Murthy has been traveling across the nation to speak about the opioid crisis. He held a media event Tuesday with SPD to highlight the naloxone program and joined them on a brief bike tour downtown.

“Let’s be clear that the opioid epidemic is a full-blown public health crisis,” Murthy said. “It’s one that we can’t ignore. It’s one that we in many ways had a hand in creating as a nation, and one that we have to do everything we can to end.”

But there is not one solution, he said, adding that prescribing practices need to be sharpened, first responders need carry to naloxone, treatment access needs to be expanded, and the public needs to be educated about opioid addiction.

SPD officer Steve Redmond said delivering naloxone won’t change the person receiving it, but it gives them the opportunity to change their own life. Redmond said the department is averaging one application per week of naloxone with nine out of 10 distributions in the downtown core. One officer has been involved in four applications of naloxone.

“And that’s just out with just 60 people,” Redmond said. “Eventually we’d like to see it go out to 600 of our officers, which will make even a bigger impact.”

Murthy said more police around the country are working to address the opioid crisis and some are carrying naloxone. He said police must be involved in the effort and that Seattle is an example of law enforcement creating public health change.

Police are working with the Seattle Fire Department, the Marah Project, and the University of Washington on the naloxone program in an attempt to combat deaths due to opioid overdoses during a six to eight month trial period. Along with saving lives, officers are also collecting data to evaluate the program’s impact.

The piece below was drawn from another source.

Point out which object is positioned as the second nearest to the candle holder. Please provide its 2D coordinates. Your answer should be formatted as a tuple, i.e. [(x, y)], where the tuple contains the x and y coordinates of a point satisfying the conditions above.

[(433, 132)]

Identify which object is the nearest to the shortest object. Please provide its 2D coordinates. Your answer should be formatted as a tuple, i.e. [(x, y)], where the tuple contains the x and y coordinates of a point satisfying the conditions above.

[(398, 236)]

Caleb Banta-Green, UW health services affiliate associate professor, said they’re trying to determine if the naloxone deployment is beneficial and how can it be most efficiently deployed. Making those determinations will help to improve the system, he said.

Murthy’s national Turn the Tide campaign will be making further stops in Washington. The campaign seeks to improve prescribing practices by mobilizing health care professionals, educate citizens about protecting themselves and their families and change perceptions about addiction.